- _Recorded data_
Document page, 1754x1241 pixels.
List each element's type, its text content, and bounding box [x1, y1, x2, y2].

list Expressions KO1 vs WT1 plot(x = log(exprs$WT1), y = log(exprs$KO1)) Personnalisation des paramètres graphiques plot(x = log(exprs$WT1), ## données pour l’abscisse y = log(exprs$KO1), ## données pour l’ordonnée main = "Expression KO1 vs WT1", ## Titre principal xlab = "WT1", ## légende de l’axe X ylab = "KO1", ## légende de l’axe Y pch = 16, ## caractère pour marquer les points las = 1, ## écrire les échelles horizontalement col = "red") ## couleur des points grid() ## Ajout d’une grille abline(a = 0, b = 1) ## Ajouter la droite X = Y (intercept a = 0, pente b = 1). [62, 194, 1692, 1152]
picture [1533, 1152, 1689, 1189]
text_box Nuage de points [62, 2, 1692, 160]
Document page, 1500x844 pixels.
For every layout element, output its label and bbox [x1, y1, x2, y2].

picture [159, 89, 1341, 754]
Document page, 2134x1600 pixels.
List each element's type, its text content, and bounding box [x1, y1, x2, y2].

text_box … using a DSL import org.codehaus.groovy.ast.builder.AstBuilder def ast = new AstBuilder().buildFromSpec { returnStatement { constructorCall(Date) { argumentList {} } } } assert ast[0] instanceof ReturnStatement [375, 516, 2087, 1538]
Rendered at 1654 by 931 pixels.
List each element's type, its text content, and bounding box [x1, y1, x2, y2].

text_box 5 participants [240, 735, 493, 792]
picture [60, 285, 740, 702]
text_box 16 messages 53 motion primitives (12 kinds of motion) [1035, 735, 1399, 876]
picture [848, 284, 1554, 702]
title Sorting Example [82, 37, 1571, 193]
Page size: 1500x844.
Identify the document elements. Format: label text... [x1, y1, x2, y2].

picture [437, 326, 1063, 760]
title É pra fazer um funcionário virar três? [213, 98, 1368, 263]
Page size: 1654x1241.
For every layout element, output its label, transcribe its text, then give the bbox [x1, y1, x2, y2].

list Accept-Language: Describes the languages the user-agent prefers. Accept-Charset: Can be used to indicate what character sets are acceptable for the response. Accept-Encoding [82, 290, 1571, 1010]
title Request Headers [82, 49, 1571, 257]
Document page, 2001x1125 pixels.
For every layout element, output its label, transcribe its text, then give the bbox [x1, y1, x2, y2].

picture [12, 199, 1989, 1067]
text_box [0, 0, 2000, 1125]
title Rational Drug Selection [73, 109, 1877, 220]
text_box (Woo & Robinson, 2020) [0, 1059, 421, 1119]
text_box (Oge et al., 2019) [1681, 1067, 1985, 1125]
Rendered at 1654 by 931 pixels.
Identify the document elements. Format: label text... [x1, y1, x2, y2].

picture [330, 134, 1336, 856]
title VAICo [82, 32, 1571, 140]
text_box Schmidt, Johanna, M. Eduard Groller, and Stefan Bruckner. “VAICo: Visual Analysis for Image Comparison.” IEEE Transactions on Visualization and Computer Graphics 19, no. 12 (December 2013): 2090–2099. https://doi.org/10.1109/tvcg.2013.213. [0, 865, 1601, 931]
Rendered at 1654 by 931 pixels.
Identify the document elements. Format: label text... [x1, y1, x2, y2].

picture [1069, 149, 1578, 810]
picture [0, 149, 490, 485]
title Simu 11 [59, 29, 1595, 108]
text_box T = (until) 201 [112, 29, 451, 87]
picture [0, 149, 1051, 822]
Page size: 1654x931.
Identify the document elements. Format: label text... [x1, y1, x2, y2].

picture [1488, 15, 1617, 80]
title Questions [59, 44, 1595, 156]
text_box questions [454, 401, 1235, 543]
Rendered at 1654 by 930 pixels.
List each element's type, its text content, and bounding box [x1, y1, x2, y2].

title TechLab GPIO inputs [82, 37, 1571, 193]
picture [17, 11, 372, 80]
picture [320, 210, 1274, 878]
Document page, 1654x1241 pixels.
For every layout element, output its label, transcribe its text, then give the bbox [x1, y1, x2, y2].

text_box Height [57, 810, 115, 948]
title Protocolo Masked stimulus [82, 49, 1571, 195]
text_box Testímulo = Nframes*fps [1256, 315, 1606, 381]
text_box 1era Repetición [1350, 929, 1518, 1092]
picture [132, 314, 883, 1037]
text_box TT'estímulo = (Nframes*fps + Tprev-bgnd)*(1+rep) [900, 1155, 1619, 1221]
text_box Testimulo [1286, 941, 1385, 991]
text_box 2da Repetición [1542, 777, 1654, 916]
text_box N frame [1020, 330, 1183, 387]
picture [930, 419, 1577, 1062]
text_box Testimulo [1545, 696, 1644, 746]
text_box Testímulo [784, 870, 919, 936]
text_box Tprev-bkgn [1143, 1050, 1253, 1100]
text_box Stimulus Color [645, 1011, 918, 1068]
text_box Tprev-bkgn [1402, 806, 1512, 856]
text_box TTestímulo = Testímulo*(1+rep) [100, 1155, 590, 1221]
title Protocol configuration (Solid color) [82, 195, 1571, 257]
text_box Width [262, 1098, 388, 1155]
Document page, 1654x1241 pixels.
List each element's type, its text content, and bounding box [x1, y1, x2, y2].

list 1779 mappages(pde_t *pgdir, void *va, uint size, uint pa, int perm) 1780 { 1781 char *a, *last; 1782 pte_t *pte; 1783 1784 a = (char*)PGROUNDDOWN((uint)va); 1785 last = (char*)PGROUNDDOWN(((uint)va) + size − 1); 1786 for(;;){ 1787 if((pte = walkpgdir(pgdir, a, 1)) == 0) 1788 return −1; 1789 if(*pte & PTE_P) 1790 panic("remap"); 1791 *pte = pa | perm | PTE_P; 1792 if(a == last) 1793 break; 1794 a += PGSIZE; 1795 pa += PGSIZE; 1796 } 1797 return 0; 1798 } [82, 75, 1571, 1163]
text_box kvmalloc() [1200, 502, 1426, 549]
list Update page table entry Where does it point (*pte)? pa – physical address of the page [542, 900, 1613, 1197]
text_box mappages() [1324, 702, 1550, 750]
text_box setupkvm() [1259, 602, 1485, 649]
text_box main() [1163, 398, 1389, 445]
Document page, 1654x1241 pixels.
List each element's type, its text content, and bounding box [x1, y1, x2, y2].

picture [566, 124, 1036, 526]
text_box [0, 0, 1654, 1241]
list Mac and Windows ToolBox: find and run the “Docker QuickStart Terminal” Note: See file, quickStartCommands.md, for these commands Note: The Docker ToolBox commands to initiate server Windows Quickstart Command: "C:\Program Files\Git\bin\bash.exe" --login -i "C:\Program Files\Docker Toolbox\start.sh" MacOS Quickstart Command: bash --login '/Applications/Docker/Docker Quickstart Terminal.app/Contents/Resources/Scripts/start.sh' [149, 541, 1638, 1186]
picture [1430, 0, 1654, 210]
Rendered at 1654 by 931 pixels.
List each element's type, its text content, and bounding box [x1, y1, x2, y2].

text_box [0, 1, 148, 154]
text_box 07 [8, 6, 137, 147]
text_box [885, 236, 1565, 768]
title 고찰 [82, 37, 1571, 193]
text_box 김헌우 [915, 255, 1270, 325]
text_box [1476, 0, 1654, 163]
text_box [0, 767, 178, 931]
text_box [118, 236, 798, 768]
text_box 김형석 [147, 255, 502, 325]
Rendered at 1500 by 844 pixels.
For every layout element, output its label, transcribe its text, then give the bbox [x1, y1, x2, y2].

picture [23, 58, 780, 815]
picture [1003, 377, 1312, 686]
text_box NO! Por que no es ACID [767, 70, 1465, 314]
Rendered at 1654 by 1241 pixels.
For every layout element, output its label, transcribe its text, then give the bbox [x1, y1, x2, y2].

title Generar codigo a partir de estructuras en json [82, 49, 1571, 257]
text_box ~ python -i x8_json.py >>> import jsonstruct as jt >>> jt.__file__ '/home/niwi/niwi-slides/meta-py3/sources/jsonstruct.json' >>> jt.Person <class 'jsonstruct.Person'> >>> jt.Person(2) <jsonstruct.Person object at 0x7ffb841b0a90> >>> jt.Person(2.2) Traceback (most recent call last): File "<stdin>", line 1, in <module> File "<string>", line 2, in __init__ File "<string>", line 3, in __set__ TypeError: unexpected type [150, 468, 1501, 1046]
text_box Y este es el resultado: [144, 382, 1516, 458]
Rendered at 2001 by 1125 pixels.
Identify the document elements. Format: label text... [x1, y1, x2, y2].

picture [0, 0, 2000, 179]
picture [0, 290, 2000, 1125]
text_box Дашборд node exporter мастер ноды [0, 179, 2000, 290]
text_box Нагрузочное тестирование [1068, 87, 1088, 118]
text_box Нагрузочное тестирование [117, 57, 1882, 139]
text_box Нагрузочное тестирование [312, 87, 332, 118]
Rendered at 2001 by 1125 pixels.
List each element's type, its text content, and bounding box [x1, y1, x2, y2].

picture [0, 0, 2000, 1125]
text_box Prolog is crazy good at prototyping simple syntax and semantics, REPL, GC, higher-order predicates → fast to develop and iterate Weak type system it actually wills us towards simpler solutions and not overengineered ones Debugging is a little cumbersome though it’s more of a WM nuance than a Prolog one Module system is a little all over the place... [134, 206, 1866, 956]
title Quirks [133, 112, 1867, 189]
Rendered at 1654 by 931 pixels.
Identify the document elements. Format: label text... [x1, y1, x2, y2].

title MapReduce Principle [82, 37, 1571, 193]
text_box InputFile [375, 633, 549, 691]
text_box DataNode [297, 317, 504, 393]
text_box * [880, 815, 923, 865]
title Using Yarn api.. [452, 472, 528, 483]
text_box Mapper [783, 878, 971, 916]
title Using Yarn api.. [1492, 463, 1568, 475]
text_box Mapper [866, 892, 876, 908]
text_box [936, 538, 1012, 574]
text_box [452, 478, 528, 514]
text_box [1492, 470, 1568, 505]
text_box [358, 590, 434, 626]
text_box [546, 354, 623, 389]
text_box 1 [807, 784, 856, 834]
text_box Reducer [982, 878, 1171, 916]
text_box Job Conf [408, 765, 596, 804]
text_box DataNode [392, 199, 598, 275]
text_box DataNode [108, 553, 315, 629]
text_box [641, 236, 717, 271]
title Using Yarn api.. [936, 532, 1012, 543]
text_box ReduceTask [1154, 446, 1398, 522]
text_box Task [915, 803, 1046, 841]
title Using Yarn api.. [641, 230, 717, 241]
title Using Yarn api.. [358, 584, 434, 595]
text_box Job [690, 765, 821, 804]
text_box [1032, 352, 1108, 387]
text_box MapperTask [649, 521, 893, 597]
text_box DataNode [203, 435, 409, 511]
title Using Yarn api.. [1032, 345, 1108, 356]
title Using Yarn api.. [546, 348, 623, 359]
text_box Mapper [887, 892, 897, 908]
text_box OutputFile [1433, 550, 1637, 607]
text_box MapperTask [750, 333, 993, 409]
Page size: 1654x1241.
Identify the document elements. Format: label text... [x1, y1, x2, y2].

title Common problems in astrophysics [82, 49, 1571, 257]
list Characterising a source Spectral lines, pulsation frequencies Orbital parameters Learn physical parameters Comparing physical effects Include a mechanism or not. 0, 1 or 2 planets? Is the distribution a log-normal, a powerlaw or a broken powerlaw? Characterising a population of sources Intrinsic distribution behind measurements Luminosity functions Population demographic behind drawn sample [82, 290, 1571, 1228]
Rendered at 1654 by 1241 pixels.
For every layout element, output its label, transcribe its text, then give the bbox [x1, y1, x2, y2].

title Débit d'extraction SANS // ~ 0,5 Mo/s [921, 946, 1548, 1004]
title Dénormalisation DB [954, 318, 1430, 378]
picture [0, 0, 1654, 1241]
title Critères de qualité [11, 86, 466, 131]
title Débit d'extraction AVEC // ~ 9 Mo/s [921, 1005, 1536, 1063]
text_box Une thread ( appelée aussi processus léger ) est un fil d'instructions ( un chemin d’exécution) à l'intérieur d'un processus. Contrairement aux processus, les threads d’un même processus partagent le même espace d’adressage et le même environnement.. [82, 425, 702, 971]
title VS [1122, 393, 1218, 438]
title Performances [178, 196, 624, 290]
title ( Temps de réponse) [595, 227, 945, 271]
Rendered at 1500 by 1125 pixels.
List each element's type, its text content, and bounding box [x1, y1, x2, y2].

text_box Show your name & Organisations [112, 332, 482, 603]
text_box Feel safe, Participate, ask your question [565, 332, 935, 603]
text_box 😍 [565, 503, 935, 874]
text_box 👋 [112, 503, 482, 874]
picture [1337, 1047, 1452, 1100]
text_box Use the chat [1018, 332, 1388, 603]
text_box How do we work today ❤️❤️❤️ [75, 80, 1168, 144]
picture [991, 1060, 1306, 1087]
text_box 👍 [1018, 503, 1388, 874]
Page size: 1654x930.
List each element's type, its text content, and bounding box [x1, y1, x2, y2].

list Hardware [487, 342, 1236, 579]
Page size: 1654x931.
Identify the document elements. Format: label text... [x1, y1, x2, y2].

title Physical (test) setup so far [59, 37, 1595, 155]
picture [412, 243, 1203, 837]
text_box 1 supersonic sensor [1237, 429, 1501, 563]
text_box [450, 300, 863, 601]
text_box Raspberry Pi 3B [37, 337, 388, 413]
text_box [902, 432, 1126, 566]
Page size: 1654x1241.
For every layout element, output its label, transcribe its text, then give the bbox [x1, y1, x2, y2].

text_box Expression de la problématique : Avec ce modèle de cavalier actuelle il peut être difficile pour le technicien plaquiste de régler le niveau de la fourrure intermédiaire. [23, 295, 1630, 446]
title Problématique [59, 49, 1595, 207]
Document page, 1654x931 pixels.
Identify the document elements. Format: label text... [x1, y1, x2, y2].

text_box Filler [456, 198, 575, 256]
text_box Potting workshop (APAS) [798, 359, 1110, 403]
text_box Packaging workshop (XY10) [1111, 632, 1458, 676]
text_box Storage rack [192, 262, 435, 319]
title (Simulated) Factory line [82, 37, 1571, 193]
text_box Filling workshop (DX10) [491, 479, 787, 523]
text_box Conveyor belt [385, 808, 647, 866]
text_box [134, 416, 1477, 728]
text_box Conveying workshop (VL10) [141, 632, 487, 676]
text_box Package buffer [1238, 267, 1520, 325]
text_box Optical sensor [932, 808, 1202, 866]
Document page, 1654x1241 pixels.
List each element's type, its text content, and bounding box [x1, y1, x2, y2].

- _Task brief_
Copy out the lines of the data from the start up to and including the line that contains "list Expressions KO1", reproducing each one without any change.

- _Expected answer_
Document page, 1754x1241 pixels.
List each element's type, its text content, and bounding box [x1, y1, x2, y2].

list Expressions KO1 vs WT1 plot(x = log(exprs$WT1), y = log(exprs$KO1)) Personnalisation des paramètres graphiques plot(x = log(exprs$WT1), ## données pour l’abscisse y = log(exprs$KO1), ## données pour l’ordonnée main = "Expression KO1 vs WT1", ## Titre principal xlab = "WT1", ## légende de l’axe X ylab = "KO1", ## légende de l’axe Y pch = 16, ## caractère pour marquer les points las = 1, ## écrire les échelles horizontalement col = "red") ## couleur des points grid() ## Ajout d’une grille abline(a = 0, b = 1) ## Ajouter la droite X = Y (intercept a = 0, pente b = 1). [62, 194, 1692, 1152]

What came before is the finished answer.